Adobe's enterprise chief marketing officer, Rachel Thornton, asserts that artificial intelligence now enables marketers to target a "segment of one"—delivering hyper-personalized experiences to individual customers at scale. According to her comments reported by Business Insider, this breakthrough is exemplified by beauty retailer Ulta, which uses AI-driven insights to tailor customer journeys, from product recommendations to promotional timing, transforming broad campaigns into bespoke interactions.
This vision aligns with Adobe's aggressive push into agentic AI, a new frontier where AI agents autonomously handle complex, multi-step tasks. At the Adobe Summit in Las Vegas on April 20, the company unveiled Adobe CX Enterprise, a comprehensive platform integrating AI agents, specialized skills, and developer tools to manage the entire customer lifecycle—from acquisition to loyalty. As detailed in Adobe's official announcement and coverage from Marketing Dive, the platform builds on existing infrastructure used by over 20,000 brands, powering more than 1 trillion customer experiences annually through tools like the Adobe Experience Platform Agent Orchestrator introduced in 2025.
Adobe is scaling this technology through an expansive ecosystem of partnerships, positioning itself as the central hub for enterprise AI workflows. The company has deepened ties with AI leaders including OpenAI, Anthropic, Amazon, Google, Microsoft, Nvidia, and others, as highlighted in a Bloomberg interview with Adobe Customer Experience Orchestration Business President Anil Chakravarthy. Major advertising agencies such as Omnicom, Publicis Groupe, WPP, Dentsu, Havas, and Stagwell are standardizing on CX Enterprise, collaborating with Adobe to co-develop client solutions that blend agency intellectual property with Adobe's data governance and content tools. System integrators like Accenture, Deloitte Digital, IBM, and PwC are packaging these capabilities for industry-specific applications, from content supply chains to brand visibility in AI-driven search.

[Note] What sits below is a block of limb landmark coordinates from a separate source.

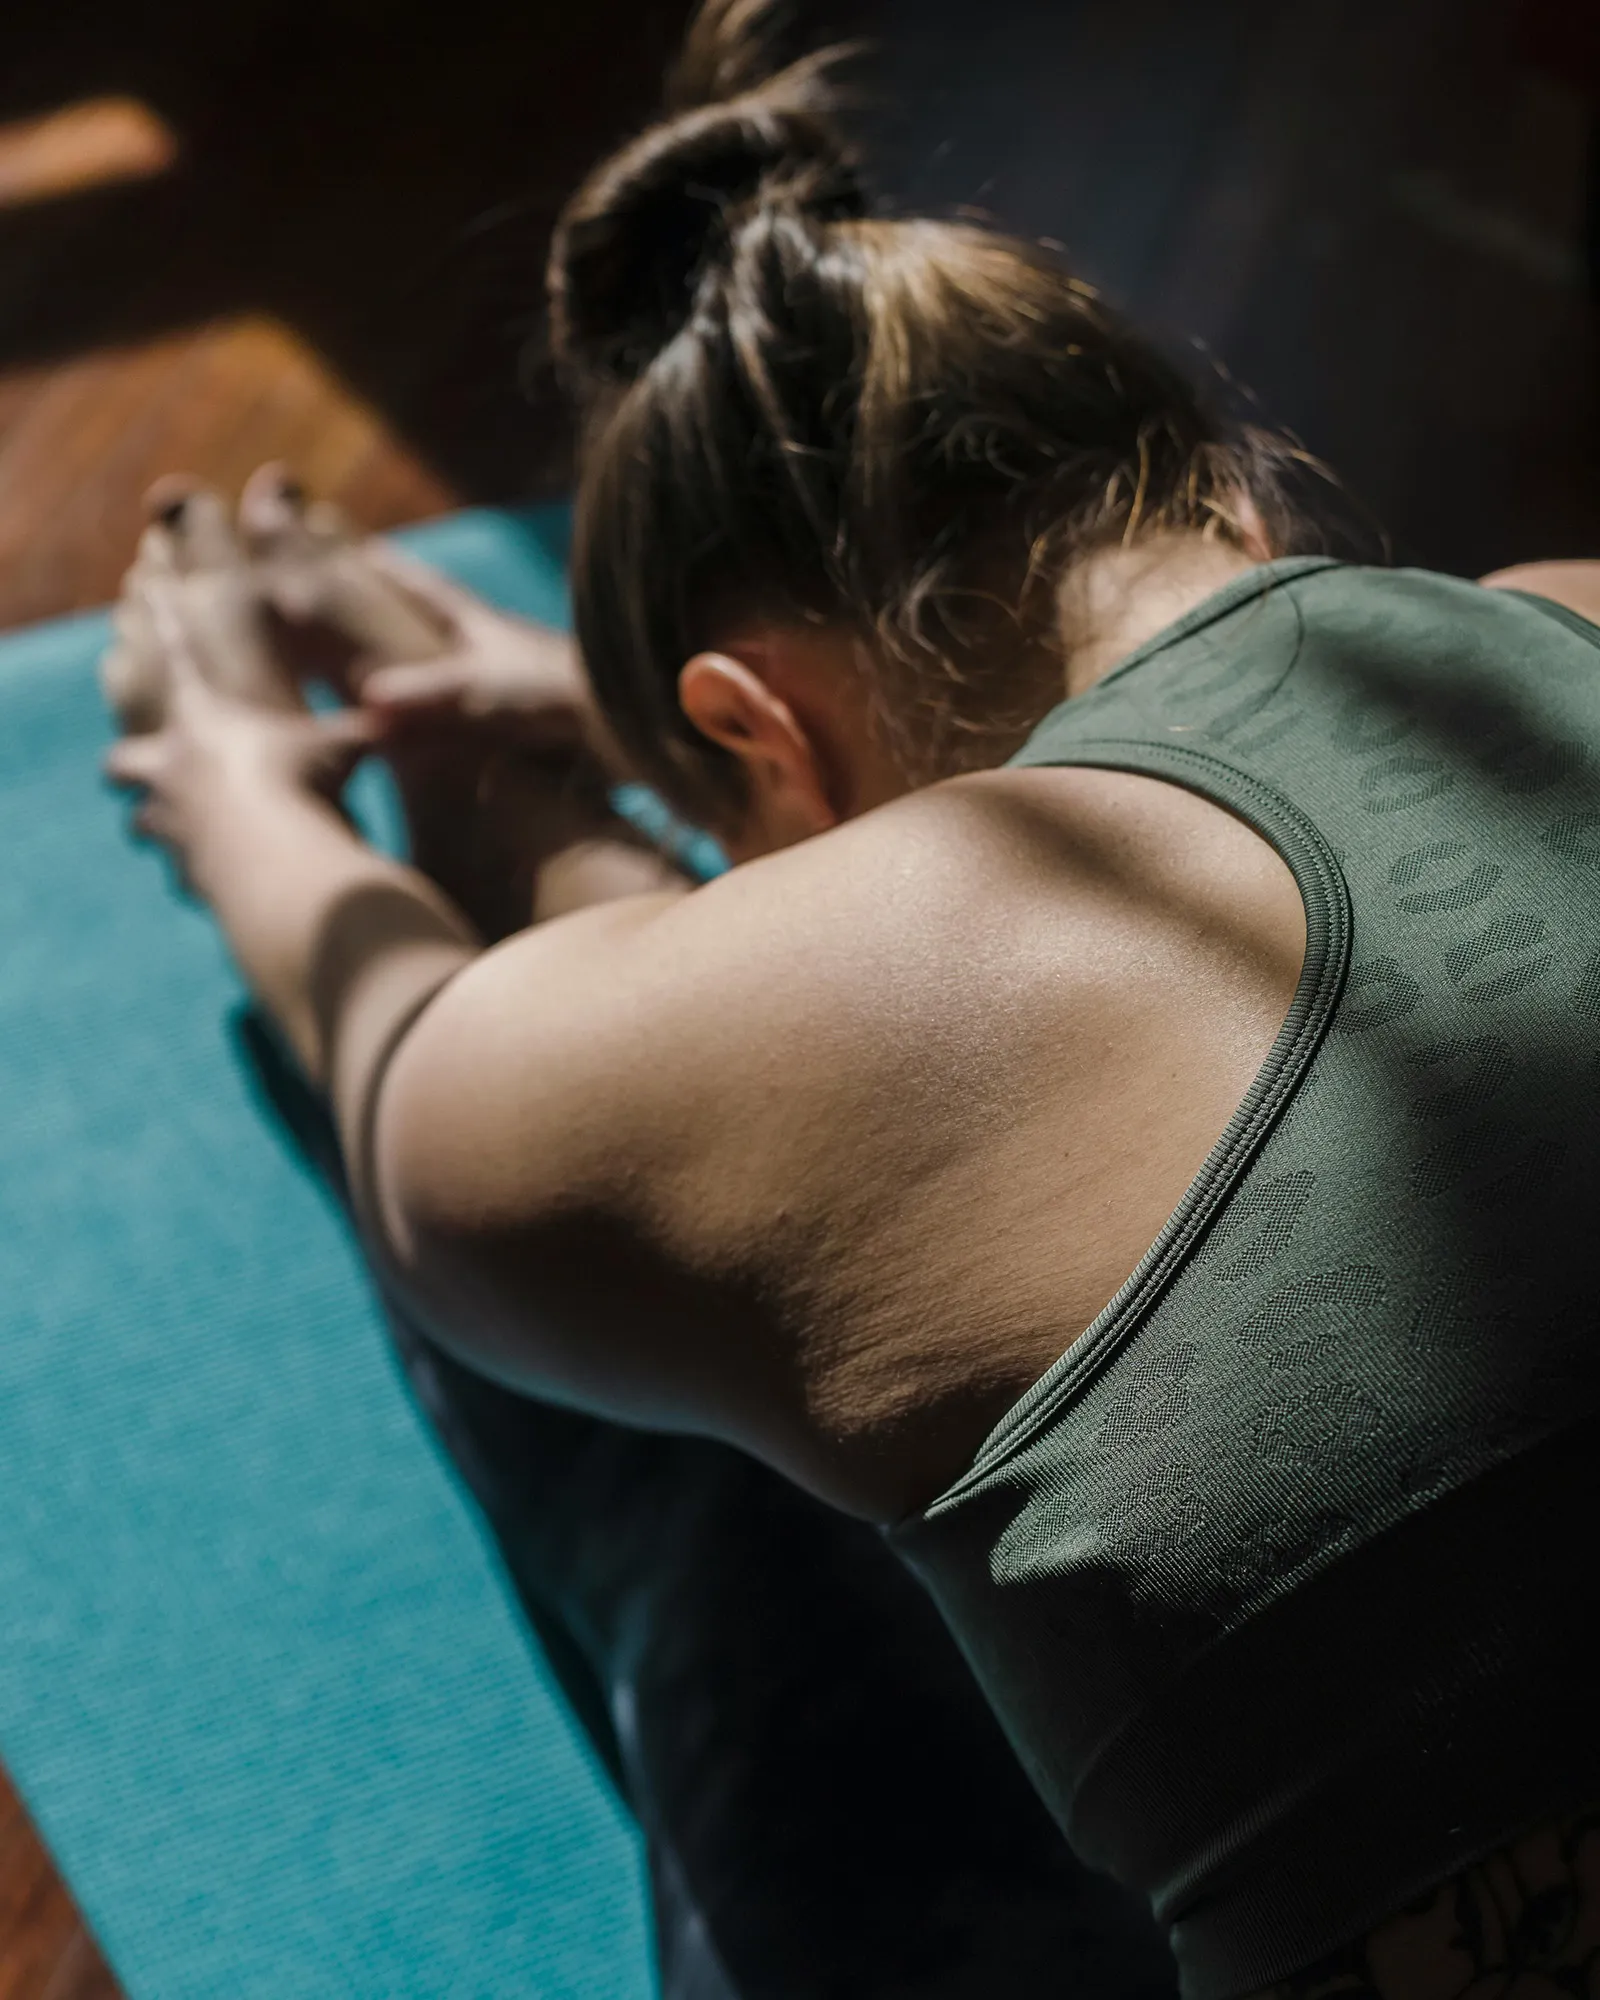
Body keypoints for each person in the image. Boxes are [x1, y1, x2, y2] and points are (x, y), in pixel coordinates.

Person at [103, 0, 1600, 1993]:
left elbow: (402, 1076)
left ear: (751, 727)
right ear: (1231, 508)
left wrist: (227, 779)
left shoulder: (876, 1007)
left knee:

For marketers and businesses, this matters profoundly as it addresses the tension between personalization demands and operational scale. Traditional marketing segments groups of similar customers, but agentic AI allows orchestration across tools like Microsoft's Copilot, Amazon Q, and Anthropic's Claude Enterprise, embedding Adobe's customer intelligence directly into workflows teams already use. As one analysis notes, Adobe is effectively becoming the control layer between enterprise data, creative production, and external AI assistants, reducing friction and easing fears of business disruption.
Additional innovations announced at the Summit include Adobe Brand Intelligence, a continuously learning agentic system that ensures scaled content remains authentic and on-brand, and expansions to Gen Studio for rapidly personalizing high-performing campaign assets. These tools empower creatives and CMOs to maintain consistency while automating repetitive tasks, potentially reshaping how brands compete in an AI-saturated market.
Looking ahead, Adobe's strategy signals a broader industry shift toward multi-agent collaboration, where no single vendor dominates. With agencies and integrators now at the core of its ecosystem, the platform promises faster deployment of tailored solutions, benefiting thousands of enterprises reliant on Adobe's stack. Early adopters like Ulta demonstrate real-world impact, suggesting that "segments of one" could soon become standard, driving loyalty and revenue in competitive sectors like retail and e-commerce.